** DATA FOR THE TASK follows **
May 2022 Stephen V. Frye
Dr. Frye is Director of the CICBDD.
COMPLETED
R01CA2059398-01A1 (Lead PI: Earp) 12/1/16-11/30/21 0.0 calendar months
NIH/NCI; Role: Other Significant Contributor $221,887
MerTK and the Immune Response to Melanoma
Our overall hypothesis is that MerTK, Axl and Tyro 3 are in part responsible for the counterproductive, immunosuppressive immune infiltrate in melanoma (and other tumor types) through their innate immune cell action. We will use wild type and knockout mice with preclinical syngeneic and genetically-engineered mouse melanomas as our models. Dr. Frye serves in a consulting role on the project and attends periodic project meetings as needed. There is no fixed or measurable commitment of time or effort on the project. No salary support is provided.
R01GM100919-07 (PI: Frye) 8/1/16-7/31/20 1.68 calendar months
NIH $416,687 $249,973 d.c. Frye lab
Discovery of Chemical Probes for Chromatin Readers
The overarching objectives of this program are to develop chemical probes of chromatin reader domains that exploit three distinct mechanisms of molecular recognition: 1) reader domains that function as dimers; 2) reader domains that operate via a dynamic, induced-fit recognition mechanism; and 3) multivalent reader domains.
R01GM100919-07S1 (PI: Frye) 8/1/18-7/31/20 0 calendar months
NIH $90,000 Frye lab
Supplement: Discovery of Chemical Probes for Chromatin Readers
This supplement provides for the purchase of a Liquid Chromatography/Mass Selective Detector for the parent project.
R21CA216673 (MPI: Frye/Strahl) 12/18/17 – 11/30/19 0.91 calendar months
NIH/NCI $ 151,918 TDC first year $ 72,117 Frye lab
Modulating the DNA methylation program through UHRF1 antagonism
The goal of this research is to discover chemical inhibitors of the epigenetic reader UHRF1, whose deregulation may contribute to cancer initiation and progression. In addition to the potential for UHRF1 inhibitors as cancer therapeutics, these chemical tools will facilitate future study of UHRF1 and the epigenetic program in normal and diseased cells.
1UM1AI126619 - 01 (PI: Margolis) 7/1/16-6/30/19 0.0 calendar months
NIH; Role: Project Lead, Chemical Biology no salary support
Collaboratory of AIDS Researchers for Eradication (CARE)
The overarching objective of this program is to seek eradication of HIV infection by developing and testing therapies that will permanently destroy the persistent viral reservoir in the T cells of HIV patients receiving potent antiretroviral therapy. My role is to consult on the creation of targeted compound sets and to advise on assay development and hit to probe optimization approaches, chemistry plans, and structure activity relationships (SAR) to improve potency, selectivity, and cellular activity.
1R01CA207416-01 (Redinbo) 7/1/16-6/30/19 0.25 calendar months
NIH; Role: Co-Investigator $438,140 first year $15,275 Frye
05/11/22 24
** End of DATA FOR THE TASK **
● **YOUR INSTRUCTIONS**
In exact wording, restate the lines of the data above from the first through the one holding "R01GM100919-07S1 (PI: Frye)", and stop after that line.

● **WRITTEN RESPONSE**
May 2022 Stephen V. Frye
Dr. Frye is Director of the CICBDD.
COMPLETED
R01CA2059398-01A1 (Lead PI: Earp) 12/1/16-11/30/21 0.0 calendar months
NIH/NCI; Role: Other Significant Contributor $221,887
MerTK and the Immune Response to Melanoma
Our overall hypothesis is that MerTK, Axl and Tyro 3 are in part responsible for the counterproductive, immunosuppressive immune infiltrate in melanoma (and other tumor types) through their innate immune cell action. We will use wild type and knockout mice with preclinical syngeneic and genetically-engineered mouse melanomas as our models. Dr. Frye serves in a consulting role on the project and attends periodic project meetings as needed. There is no fixed or measurable commitment of time or effort on the project. No salary support is provided.
R01GM100919-07 (PI: Frye) 8/1/16-7/31/20 1.68 calendar months
NIH $416,687 $249,973 d.c. Frye lab
Discovery of Chemical Probes for Chromatin Readers
The overarching objectives of this program are to develop chemical probes of chromatin reader domains that exploit three distinct mechanisms of molecular recognition: 1) reader domains that function as dimers; 2) reader domains that operate via a dynamic, induced-fit recognition mechanism; and 3) multivalent reader domains.
R01GM100919-07S1 (PI: Frye) 8/1/18-7/31/20 0 calendar months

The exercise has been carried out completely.